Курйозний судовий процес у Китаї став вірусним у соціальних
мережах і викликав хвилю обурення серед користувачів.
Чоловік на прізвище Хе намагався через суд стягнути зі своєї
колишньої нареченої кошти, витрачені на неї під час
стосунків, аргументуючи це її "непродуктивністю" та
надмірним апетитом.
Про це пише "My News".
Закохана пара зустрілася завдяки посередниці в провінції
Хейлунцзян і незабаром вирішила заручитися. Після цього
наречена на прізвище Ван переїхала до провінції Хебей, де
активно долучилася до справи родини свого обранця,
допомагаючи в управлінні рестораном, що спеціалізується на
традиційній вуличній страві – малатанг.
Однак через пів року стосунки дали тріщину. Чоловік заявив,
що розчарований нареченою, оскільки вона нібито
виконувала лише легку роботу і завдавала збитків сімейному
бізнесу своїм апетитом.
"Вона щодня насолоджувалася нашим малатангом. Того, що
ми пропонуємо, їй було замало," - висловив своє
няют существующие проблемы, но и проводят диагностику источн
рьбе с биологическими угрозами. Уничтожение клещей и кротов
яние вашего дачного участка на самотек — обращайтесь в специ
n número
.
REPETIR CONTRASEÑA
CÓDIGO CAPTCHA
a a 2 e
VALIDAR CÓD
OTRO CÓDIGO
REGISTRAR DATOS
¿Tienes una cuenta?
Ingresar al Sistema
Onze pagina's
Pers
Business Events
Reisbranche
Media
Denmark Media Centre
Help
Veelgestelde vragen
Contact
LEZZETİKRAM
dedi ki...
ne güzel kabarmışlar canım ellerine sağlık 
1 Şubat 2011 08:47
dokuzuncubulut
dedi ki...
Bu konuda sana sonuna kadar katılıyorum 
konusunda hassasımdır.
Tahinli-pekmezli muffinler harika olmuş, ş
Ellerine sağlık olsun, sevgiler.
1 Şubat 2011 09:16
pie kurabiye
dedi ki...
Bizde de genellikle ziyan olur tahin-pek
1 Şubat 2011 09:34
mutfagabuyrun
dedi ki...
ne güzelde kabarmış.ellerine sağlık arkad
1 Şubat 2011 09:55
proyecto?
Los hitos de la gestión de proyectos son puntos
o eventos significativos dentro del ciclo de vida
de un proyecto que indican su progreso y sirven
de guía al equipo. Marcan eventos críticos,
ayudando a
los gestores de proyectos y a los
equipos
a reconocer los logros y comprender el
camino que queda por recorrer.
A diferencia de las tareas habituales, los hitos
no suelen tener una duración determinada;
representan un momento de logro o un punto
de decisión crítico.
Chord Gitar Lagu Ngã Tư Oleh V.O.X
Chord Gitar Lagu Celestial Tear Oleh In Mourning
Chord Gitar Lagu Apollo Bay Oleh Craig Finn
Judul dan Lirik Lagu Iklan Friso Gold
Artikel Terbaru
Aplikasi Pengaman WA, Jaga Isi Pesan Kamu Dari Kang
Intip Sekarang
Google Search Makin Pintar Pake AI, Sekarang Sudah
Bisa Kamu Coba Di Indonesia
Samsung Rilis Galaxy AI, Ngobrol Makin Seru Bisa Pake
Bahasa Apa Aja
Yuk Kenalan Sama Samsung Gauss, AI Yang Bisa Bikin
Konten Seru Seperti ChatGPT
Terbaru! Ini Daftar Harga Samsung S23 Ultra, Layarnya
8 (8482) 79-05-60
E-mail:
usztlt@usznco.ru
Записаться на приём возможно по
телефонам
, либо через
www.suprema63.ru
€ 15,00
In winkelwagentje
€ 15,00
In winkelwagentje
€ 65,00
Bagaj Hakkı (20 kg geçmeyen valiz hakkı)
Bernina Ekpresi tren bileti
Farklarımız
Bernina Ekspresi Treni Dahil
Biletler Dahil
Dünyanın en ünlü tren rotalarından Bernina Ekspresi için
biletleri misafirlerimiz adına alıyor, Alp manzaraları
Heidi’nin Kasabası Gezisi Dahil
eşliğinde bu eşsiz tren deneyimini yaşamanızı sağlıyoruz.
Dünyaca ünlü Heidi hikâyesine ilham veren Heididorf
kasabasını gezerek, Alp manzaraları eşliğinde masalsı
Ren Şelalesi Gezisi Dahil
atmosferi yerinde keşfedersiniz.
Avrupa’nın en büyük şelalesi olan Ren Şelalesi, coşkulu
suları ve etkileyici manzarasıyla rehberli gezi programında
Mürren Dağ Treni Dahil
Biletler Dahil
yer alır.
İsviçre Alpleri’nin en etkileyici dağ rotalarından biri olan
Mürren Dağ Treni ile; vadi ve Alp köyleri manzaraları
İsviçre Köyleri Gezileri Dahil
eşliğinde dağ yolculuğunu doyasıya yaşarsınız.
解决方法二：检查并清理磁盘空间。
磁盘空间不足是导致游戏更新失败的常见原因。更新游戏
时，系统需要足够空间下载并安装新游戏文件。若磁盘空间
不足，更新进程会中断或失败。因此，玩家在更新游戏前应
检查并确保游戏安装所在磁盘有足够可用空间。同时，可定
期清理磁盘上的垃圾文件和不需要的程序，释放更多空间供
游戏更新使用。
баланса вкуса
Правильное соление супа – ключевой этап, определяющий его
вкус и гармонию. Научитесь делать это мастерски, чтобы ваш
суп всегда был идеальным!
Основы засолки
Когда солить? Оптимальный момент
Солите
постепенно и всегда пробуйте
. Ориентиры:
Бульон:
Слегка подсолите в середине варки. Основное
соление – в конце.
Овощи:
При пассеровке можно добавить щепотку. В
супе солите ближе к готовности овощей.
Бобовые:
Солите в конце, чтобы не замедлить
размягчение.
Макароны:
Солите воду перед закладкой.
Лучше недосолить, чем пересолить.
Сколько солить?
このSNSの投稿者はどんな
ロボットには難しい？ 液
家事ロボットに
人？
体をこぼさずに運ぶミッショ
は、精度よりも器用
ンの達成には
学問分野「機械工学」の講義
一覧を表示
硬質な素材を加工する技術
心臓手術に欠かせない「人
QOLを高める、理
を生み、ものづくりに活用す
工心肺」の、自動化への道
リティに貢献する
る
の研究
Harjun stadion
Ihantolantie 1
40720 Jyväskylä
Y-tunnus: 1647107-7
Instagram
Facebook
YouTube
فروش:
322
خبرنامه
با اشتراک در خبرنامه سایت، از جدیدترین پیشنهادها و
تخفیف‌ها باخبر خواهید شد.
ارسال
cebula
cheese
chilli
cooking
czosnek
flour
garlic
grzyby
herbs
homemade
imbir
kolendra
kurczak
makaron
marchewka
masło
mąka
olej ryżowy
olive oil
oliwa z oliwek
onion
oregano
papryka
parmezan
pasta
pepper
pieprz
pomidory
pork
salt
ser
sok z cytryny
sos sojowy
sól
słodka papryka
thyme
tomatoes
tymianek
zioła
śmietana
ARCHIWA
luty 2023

- - -

§ DESCRIPTION OF THE TASK: Copy the rows from the very first line down to and including the line containing "Закохана пара зустрілася", swapping "посередниці" for "свахи" and leaving everything else unchanged.

§ OUTPUT OF THE TASK:
Курйозний судовий процес у Китаї став вірусним у соціальних
мережах і викликав хвилю обурення серед користувачів.
Чоловік на прізвище Хе намагався через суд стягнути зі своєї
колишньої нареченої кошти, витрачені на неї під час
стосунків, аргументуючи це її "непродуктивністю" та
надмірним апетитом.
Про це пише "My News".
Закохана пара зустрілася завдяки свахи в провінції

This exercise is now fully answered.